Kehadiran Menteri Desa didampingi oleh Kepala Balai Pelatihan dan Pemberdayaan Masyarakat Desa dan Daerah Tertibggal (BPPMDDT) Makassar Drs. Andi Muhammad Urwah, M.Si, serta Kepala Badan Pusat Informasi (BPI) Kementerian Desa dan Pembangunan Daerah Tertinggal Republik Indonesia Dr. Mulyadin Malik, M.Si.
Dalam sambutannya, Mendes Yandri menegaskan bahwa pembangunan Kopdes Merah Putih merupakan langkah nyata pemerintah dalam mempercepat penguatan ekonomi desa, sesuai Asta Cita ke-6 Presiden Prabowo Subianto terkait upaya menggerakkan ekonomi lokal guna meningkatkan kesejahteraan masyarakat dan mengurangi kemiskinan di tingkat desa.
“Tentu peletakan batu pertama ini merupakan bentuk keseriusan kita bersama untuk mewujudkan Asta Cita Presiden ke-6 dalam mempercepat berjalannya koperasi desa merah putih,” ujar Mendes Yandri.
Kepala BPPMDDT Makassar Drs. Andi Muhammad Urwah, M.Si menyampaikan harapannya bahwa Kopdes Merah Putih dapat menjadi penggerak ekonomi desa dan menjadi solusi nyata terhadap pengurangan angka kemiskinan.
“Kopdes hadir sebagai harapan kita bersama untuk menggerakkan perekonomian di desa, agar kemiskinan di desa dapat dikurangi,” ungkapnya.
Sementara itu, Kepala Badan Pusat Informasi Kemendesa PDT RI Dr. Mulyadin Malik, M.Si menekankan pentingnya peran informasi dan digitalisasi dalam mendukung pengembangan koperasi desa. Ia menyatakan bahwa Kopdes Merah Putih harus menjadi model modernisasi tata kelola ekonomi desa melalui pemanfaatan teknologi informasi.

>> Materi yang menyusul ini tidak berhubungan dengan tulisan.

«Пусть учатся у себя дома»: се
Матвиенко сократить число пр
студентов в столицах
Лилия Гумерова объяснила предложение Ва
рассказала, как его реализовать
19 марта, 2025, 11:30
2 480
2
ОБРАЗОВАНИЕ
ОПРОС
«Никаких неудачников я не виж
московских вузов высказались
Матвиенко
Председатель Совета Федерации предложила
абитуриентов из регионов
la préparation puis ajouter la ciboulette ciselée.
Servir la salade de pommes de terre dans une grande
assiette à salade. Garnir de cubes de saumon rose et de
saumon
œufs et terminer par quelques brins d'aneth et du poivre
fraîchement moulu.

“Penguatan ekonomi desa tidak hanya bergantung pada infrastruktur fisik, tetapi juga pada kemampuan desa dalam mengelola informasi dan data secara cerdas. Kehadiran Kopdes Merah Putih harus kita dorong menjadi koperasi yang modern, transparan, dan adaptif terhadap perkembangan teknologi. Dengan tata kelola informasi yang baik, kita bisa memastikan setiap program desa berjalan efektif, tepat sasaran, dan memberikan manfaat langsung bagi masyarakat,” tegas Dr. Mulyadin Malik.

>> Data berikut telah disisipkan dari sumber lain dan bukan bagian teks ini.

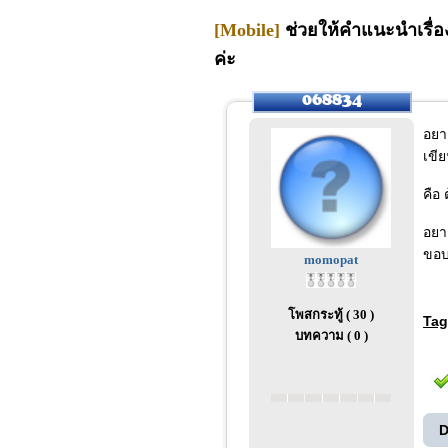
[Mobile]
ช่วยให้คำแนะนำเรื่อง
ค่ะ
อยา
เขี
คือ
อยาก
ขอบ
momopat
โพสกระทู้ ( 30 )
Tag
บทความ ( 0 )
D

Kegiatan ini turut dihadiri Wakil Menteri Koperasi Farida Faricha, Anggota DPR RI Ashabul Kahfi, Irfan HB Anggota DPRD Provinsi Sulsel, Bupati Maros Chaidir Syam, Perwakilan Pemerintah Provinsi Sulawesi Selatan, Dandim Maros, dan Kapolres Maros, yang menunjukkan dukungan luas terhadap percepatan pembangunan koperasi desa sebagai pilar ekonomi lokal.